Goldman Sachs analyst William Tanona dished out some reluctant praise for Merrill Lynch (MER) after the company announced an emergency $8.5 billion equity issuance and the sale of its hideous ABS CDO portfolio for a $4.4 billion loss:
It was undoubtedly a bitter pill to swallow, but we believe management’s decision to finally sell the majority of its ABS CDO portfolio and write-off its monoline exposure was the right thing to do in order to move the firm forward. Nonetheless, these actions come at a very high cost to existing investors as outstanding shares increase by 38% under the “if converted” method (assuming no exercise of the over-allotment option [which will be exercised]). Although painful, we believe putting these issues largely behind it will better enable the firm to focus on existing business opportunities in the marketplace.
Tanona was particularly pleased that Merrill was able to reduce its net exposure to CDOs from $4.3 billion to $1.6 billion. Though he notes that, because Merrill is financing 75% of the purchase price, there are still risks involved if the buyer defaults on its obligation.
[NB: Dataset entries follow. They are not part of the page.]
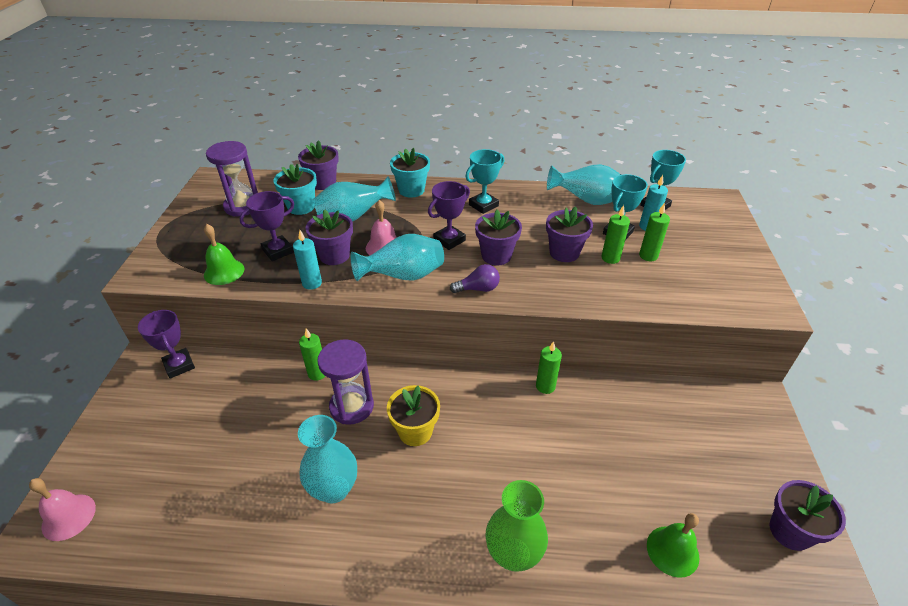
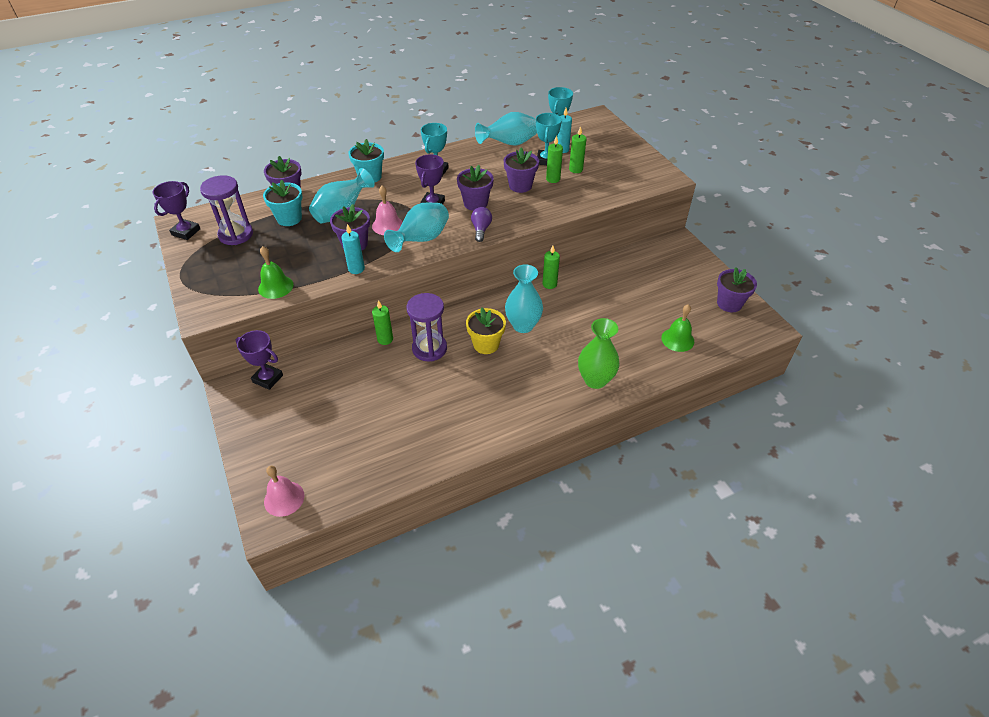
camera: 30 degrees left, 5 degrees up
(278, 251) = (305, 257): purple trophy -> purple trophy (186, 232)
(334, 489) = (460, 398): turquoise vase -> turquoise vase (523, 325)
(478, 289) = (481, 229): purple light bulb -> purple light bulb turned 45 degrees counterclockwise

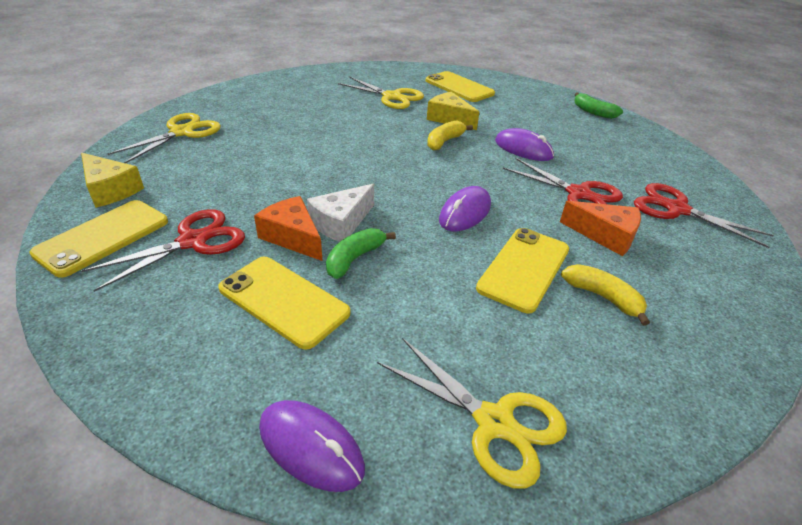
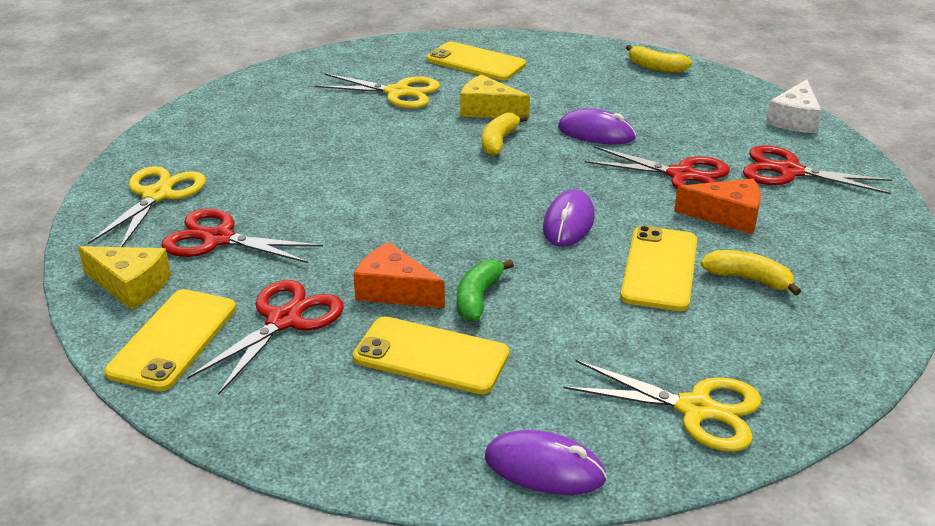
camera: 15 degrees left, 5 degrees down
(196, 170) = (218, 239): none -> red scissors
(341, 223) = (438, 264): white cheese -> white cheese (794, 120)
(593, 112) = (656, 67): green banana -> yellow banana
Finally, Tanona adjusts his estimates to reflect the new write-down outlook and the dilutive effects of MER’s new equity issuance:
We are lowering our 3Q2008 operating EPS estimate to ($4.40) from ($1.50). These
estimates exclude the gains from the Bloomberg and FDS sales. Including these gains, we
are lowering our GAAP estimate EPS estimate to ($1.00) versus our prior estimate of $2.72.
Despite a 38% increase in the sharecount, we are leaving our 2009 estimate unchanged at
$3.00. This reflects the acceleration of ABS CDO write-downs in 3Q2008, whereas we had
originally expected write-downs to continue into 2009. By 2010, however, we see less of an
impact from offsets to the sharecount dilution and our estimate is therefore being reduced
by 15% to $3.40.
Tanona maintains his Neutral rating.